Pour s’aider, lorsqu’une émotion monte en nous, on devrait prendre l’habitude de la nommer, puis d’observer – avec curiosité, et non avec appréhension – les sensations physiques qu’elle provoque en nous, comme si on les vivait pour la toute première fois. En notant ce qui se passe, sans poser de jugement, on pourra se rappeler que les émotions sont utiles et qu’elles indiquent un besoin, ce que l’anxiété nous fait souvent oublier.
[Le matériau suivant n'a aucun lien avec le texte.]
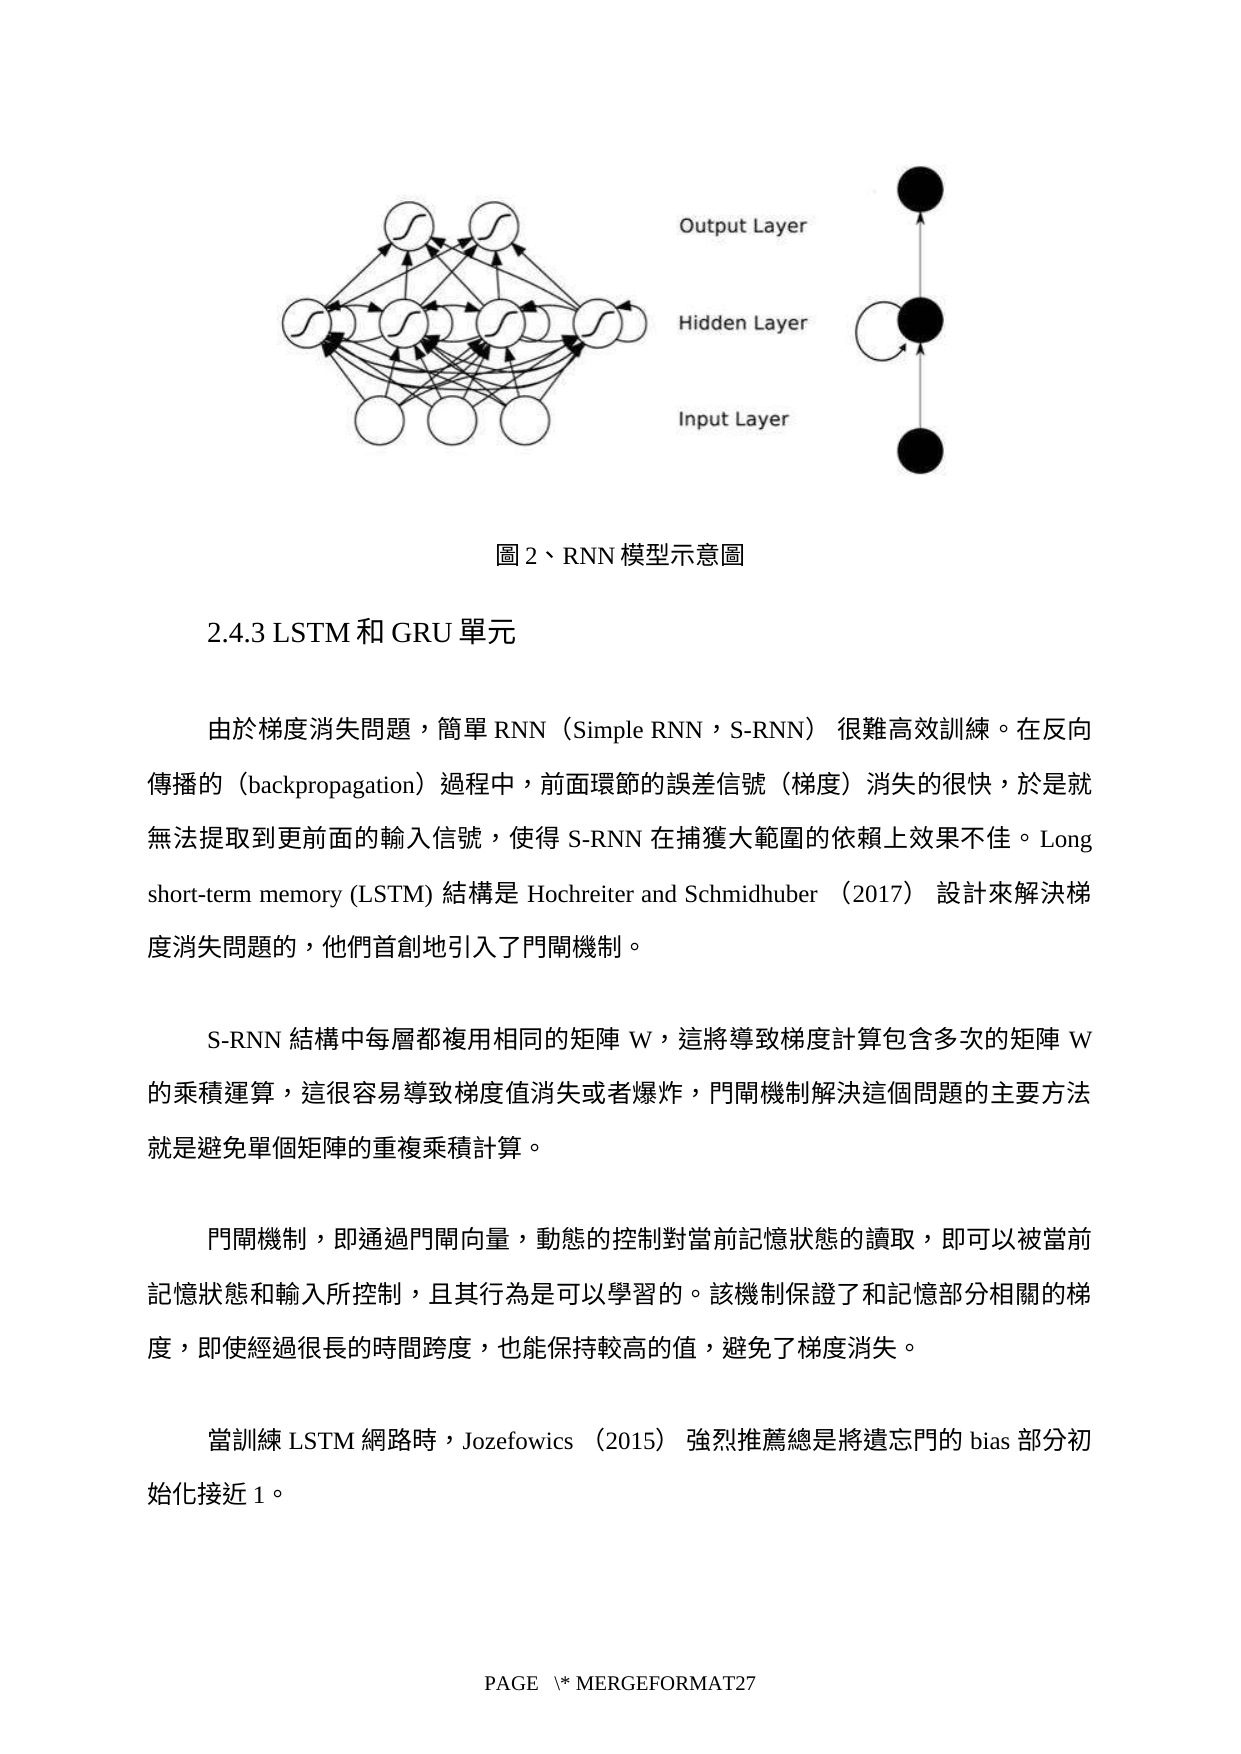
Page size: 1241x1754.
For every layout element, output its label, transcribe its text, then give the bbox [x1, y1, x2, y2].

text S-RNN 結構中每層都複用相同的矩陣 W，這將導致梯度計算包含多次的矩陣 W 的乘積運算，這很容易導致梯度值消失或者爆炸，門閘機制解決這個問題的主要方法就是避免單個矩陣的重複乘積計算。 [148, 1019, 1092, 1164]
text 門閘機制，即通過門閘向量，動態的控制對當前記憶狀態的讀取，即可以被當前記憶狀態和輸入所控制，且其行為是可以學習的。該機制保證了和記憶部分相關的梯度，即使經過很長的時間跨度，也能保持較高的值，避免了梯度消失。 [148, 1220, 1092, 1365]
text 當訓練 LSTM 網路時，Jozefowics （2015） 強烈推薦總是將遺忘門的 bias 部分初始化接近1。 [148, 1421, 1092, 1511]
text 2.4.3 LSTM和GRU單元 [148, 609, 1092, 651]
text 由於梯度消失問題，簡單RNN（Simple RNN，S-RNN） 很難高效訓練。在反向傳播的（backpropagation）過程中，前面環節的誤差信號（梯度）消失的很快，於是就無法提取到更前面的輸入信號，使得S-RNN 在捕獲大範圍的依賴上效果不佳。Long short-term memory (LSTM) 結構是 Hochreiter and Schmidhuber （2017） 設計來解決梯度消失問題的，他們首創地引入了門閘機制。 [148, 710, 1092, 964]
text 圖2、RNN模型示意圖 [148, 535, 1092, 571]
picture [277, 135, 964, 498]
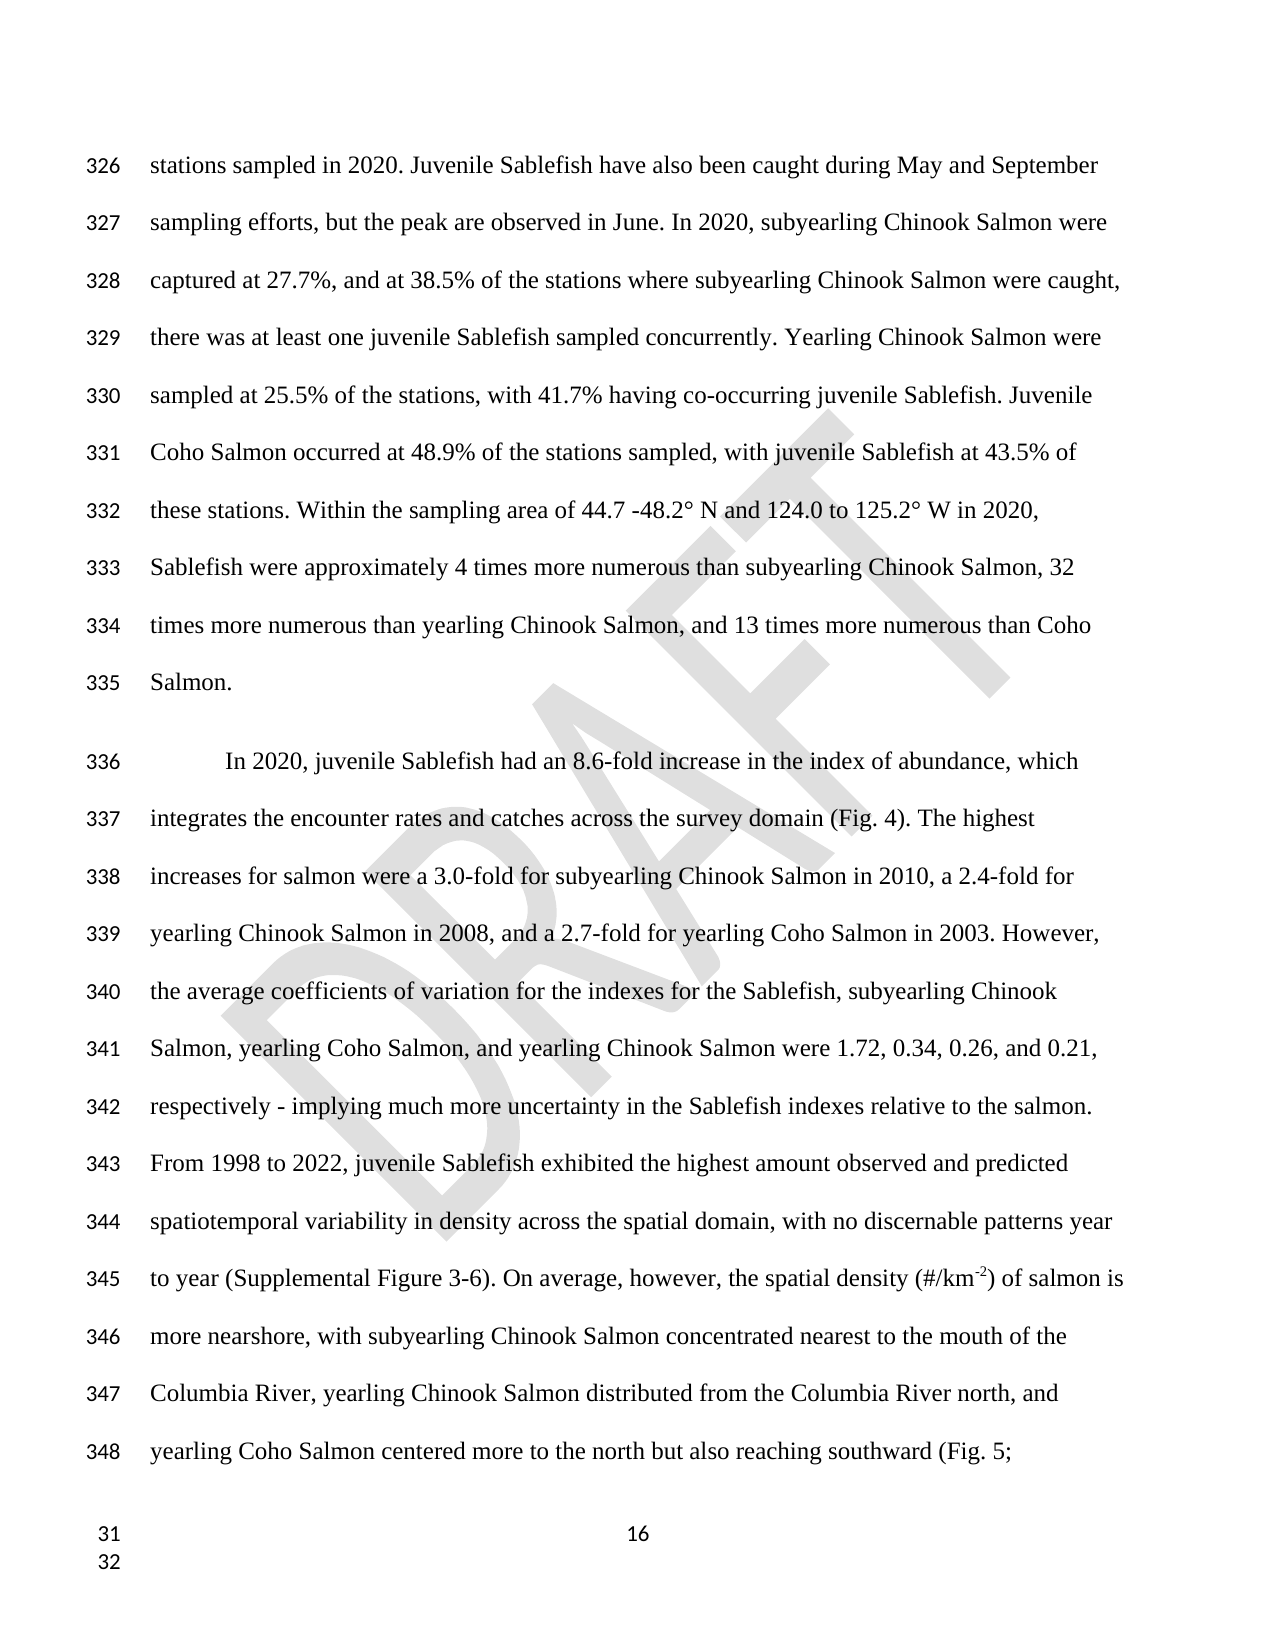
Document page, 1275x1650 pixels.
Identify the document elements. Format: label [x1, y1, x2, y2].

La colère, par exemple, indique un besoin de se défendre, de s’affirmer, de mettre ses limites; la joie nous guide vers ce qui est bon pour nous.

Dans ta lettre, tu parles aussi d’appréhensions tout à fait valables face à l’avenir de la planète et aux conséquences de nos actions sur elle. Pour bien des gens, le voyage est une façon de se relaxer, de s’inspirer, de travailler leur ouverture d’esprit et leur capacité d’adaptation et, parfois, de faire un peu d’évitement (ce qui peut être sain, à petites doses). Cependant, si voyager entre en conflit avec tes valeurs, ta personnalité, tes besoins ou tes envies, je t’invite à t’écouter et à trouver ta propre façon de prendre soin de toi, de ta santé mentale et de la planète en te laissant guider par ta sensibilité et ta créativité pour trouver ton équilibre. Tu as parfaitement le droit d’être différente. Ta vision des choses, qui pourrait susciter des réflexions intéressantes chez les autres, mérite d’être partagée. Le monde a certainement besoin de gens qui, comme toi, sont sensibles aux enjeux sociaux et environnementaux. 

— Dre Sarah Bérubé, psychologue

Sarah-Maude Beauchesne est scénariste, autrice et comédienne.